Yorkshire and Humber economic growth set to outperform UK in 2016
The Yorkshire and Humber region is set to outperform the UK as a whole in terms of economic growth this year, with expected GVA (gross value added) growth of 2.5% in 2016, according to the UK Region and City economic forecast released by EY.
This compares better than the predicted UK average growth of 2% GVA in 2016.
A number of sectors have contributed to growth this year in the Yorkshire and Humber region. Professional and administrative services, logistics, construction and real estate, financial services and manufacturing have all grown faster than the UK average outside of London.
The region, however, continues to fall behind London and the South East, which are set to be the fastest growing regions with 3.2% and 2.9% growth respectively this year.
Looking ahead, all regions are expected to face a challenging few years, with reductions in growth rates expected across the UK. The Yorkshire and Humber region is expected to achieve 1.3% growth between 2016 and 2019, slightly below the national average of 1.5%.
Stuart Watson, Yorkshire and Humber senior partner at EY, commented: “Although this report highlights growth in the Yorkshire and Humber region, it also highlights the limited progress made on economic rebalancing and, in a slower growing economy, closing the gap between North and South will become even harder.
“Devolution is a clear step in the right direction but enabling the regions alone will not be enough. National policy must be designed to complement regional policy through targeted initiatives to support trade, deliver infrastructure, invest in skills and support growth in key sectors.”
Mark Gregory, chief economist at EY, added: “The Yorkshire and Humber region is doing relatively well in terms of its current and expected economic performance over the next three years, but our forecast shows that none of the UK’s region’s or cities will be immune to slower economic growth as the UK economy faces a number of challenges in the short to medium-term.
“Uncertainty surrounding Brexit is only one of a number of factors that are at play. The combination of low inflation and rising employment and average earnings that made 2015 a bumper year for consumer spending is also fading fast.

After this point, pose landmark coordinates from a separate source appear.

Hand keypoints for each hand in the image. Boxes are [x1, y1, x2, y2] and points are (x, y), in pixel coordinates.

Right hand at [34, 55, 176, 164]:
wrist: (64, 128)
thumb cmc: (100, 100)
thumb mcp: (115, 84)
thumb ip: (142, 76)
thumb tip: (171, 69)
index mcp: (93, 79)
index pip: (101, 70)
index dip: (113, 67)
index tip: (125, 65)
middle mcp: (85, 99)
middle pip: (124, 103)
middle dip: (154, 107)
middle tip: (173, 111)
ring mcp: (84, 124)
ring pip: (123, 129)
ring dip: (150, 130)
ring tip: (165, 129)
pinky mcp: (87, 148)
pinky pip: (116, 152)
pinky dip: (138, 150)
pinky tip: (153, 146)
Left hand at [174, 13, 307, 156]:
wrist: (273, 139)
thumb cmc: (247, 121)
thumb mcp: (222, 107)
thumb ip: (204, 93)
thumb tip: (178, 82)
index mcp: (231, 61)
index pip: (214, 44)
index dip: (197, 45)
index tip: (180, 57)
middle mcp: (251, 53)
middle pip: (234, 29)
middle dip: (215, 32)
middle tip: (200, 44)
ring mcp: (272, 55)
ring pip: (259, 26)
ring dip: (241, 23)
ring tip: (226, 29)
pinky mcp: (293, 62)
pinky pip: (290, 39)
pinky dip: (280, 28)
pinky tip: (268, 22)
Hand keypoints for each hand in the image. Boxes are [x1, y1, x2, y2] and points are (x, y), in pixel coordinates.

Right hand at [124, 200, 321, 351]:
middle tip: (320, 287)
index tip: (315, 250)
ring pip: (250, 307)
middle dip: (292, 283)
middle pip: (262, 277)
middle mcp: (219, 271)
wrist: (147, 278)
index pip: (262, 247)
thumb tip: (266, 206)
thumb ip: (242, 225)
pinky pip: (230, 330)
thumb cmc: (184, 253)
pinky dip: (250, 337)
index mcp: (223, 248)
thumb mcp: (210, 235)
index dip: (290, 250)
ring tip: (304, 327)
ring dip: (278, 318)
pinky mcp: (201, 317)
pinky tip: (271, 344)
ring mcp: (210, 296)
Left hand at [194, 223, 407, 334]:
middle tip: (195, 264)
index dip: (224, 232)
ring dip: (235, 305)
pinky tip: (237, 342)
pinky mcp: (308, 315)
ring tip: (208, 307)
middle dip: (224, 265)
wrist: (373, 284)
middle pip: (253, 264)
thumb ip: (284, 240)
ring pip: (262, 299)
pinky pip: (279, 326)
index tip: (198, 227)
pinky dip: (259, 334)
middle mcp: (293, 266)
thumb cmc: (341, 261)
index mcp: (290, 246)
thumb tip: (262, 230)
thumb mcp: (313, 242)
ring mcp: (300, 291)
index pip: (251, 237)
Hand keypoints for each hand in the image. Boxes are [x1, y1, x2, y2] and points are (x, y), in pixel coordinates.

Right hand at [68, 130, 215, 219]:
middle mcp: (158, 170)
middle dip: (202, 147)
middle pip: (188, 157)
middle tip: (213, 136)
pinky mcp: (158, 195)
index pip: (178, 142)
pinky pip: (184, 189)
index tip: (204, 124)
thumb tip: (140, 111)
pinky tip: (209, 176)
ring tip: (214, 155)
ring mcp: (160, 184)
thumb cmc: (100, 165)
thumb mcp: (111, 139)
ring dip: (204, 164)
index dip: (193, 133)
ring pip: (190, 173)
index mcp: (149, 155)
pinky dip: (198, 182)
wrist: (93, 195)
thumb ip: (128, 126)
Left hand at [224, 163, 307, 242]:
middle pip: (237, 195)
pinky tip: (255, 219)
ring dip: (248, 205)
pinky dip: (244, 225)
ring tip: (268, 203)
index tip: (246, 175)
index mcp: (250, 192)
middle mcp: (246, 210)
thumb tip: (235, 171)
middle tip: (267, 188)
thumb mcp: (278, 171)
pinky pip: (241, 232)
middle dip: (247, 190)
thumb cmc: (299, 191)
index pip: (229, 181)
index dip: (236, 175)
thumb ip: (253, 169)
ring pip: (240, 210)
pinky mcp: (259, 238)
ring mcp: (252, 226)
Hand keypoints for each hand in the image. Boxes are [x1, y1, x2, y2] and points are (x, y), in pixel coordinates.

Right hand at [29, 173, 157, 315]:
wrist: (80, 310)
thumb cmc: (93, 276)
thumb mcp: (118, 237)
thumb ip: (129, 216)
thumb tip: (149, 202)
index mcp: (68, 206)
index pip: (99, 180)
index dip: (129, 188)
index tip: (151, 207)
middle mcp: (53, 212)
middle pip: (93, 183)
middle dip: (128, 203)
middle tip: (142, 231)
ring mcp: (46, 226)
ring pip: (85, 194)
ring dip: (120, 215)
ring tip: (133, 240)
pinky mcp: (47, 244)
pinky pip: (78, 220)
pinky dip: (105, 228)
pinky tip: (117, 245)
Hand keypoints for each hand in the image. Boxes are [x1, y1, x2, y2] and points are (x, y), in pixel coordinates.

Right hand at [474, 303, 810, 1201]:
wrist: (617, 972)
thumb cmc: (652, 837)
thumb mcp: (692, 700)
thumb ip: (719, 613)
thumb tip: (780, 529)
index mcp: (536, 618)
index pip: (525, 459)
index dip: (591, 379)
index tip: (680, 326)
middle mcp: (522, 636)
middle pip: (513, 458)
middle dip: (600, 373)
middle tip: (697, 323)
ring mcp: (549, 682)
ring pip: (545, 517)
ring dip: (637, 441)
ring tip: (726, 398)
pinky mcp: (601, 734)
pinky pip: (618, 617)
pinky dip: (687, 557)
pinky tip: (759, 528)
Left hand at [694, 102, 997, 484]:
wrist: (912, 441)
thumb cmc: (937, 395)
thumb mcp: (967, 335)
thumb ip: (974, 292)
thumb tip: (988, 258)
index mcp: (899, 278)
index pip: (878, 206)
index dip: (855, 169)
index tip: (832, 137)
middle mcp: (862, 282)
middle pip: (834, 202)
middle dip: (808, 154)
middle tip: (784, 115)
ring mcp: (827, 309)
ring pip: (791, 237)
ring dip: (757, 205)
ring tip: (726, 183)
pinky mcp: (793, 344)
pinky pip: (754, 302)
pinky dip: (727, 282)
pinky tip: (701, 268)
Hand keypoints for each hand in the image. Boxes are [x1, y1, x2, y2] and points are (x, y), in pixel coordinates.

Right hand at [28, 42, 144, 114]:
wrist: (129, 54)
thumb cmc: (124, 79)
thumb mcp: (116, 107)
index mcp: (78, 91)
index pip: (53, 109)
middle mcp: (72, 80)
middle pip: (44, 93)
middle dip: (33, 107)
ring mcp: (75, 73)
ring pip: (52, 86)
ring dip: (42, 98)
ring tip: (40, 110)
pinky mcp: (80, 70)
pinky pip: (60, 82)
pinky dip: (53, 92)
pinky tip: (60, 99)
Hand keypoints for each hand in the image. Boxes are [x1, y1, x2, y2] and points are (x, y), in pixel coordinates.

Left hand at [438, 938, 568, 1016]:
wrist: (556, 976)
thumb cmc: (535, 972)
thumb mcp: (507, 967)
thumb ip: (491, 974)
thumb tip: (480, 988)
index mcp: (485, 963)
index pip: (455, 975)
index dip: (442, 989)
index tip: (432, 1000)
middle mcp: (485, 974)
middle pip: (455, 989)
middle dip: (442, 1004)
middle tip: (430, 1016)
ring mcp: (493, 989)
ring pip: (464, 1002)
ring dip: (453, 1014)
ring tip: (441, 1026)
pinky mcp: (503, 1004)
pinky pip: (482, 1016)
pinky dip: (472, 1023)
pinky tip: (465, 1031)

“Next year is set to be much tougher for consumers, with higher inflation, subdued average earnings growth and welfare reforms such as the cap on benefit cap entitlements, leading to slower income growth.”
Employment levels in Yorkshire & Humber are expected to have increased by 1.7% by the end of 2016, surpassing the UK average of 1.1%. Leeds is the leading city for employment growth in the region, with 25% of growth, equating to 12,000 new jobs, expected to be created this year.
Looking ahead to the 2016-19 period, GVA growth in Leeds is expected to average 1.7% annually, outpacing both the Yorkshire and Humber region (1.3%) and the UK average (1.5%).
Leeds is expected to achieve jobs growth of 0.3% per year between 2016 and 2019, bucking the disappointing wider regional forecast of falling employment. Losses from public administration and manufacturing are likely to be offset, in employment terms, by strong outturns in the professional services and administration and support sectors.